这场针对伊朗的战争在法律规定的60天期限到期后,仍未获得国会授权。白宫与国会领导层以存在“停火”为由,声称战争已经“终止”,从而回避了采取行动的法律责任。这种做法暴露了一个更深层次的危机:国会作为立法机构,已经丧失了制衡总统行政权力的能力。如果国会持续不作为,将不仅使这场在战略、道德和法律上都已失败的战争延续,更会进一步削弱美国的宪政结构与民主运作。
法律期限已至,国会选择无视
根据《战争权力决议案》(WPR)的规定,总统在向国会正式通报军事行动后的60天内,必须获得国会授权、结束军事行动或申请30天的撤军延期。然而,尽管最后期限已到,这三件事都没有发生。
白宫和共和党领导层决定假装战争已经结束,从而免除任何行动的必要。
- 白宫的说法: 在一封信中声称,由于当前的停火,战争已经“终止”。
- 国会的附和: 众议院议长迈克·约翰逊也采取了类似说法,声称“我们没有处于战争状态”,并表示目前正在“努力促成和平”。

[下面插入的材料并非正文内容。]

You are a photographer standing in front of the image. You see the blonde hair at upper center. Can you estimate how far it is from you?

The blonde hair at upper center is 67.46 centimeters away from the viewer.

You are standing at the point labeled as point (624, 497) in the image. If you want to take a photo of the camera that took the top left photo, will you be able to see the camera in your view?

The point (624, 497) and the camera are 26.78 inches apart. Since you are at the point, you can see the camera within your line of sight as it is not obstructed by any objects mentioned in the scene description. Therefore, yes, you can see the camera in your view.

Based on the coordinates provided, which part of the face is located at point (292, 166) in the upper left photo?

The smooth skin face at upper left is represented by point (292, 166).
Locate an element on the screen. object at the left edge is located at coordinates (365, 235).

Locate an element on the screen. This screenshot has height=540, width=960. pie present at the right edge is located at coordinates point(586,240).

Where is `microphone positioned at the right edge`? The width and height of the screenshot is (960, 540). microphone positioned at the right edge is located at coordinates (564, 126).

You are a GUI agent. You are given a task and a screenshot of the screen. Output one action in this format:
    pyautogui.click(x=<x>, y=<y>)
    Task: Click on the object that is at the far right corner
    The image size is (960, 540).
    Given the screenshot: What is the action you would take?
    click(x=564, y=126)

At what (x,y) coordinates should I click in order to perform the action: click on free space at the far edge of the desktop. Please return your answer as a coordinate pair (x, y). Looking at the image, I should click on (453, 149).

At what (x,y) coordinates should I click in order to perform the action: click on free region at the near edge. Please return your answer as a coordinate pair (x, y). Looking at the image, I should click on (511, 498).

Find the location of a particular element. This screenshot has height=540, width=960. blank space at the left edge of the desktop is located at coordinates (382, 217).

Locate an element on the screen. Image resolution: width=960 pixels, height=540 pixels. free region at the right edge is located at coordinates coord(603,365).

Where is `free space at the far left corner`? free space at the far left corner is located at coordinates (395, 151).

这种解释是荒谬的。它将允许总统通过每两周策划一次停火来完全规避国会的介入。
事实上,战争在任何意义上都未结束:数千名军人仍在部署,多艘船只被困在波斯湾,而与伊朗的谈判几乎不存在。
总统越权已成常态
绕过《战争权力决议案》并非特朗普政府独有的问题,这反映了行政权力持续扩张的趋势。
- 宪法授权: 宪法明确将宣战权赋予立法部门,但此次对伊朗的军事行动并未寻求或获得国会授权。
- 历史先例: 在2011年美国轰炸利比亚期间,奥巴马政府也曾因未经授权采取行动而受到批评。当时,奥巴马政府给出的理由是,美国的行动不涉及“持续战斗或与敌对力量的积极交火”,因此不适用《战争权力决议案》。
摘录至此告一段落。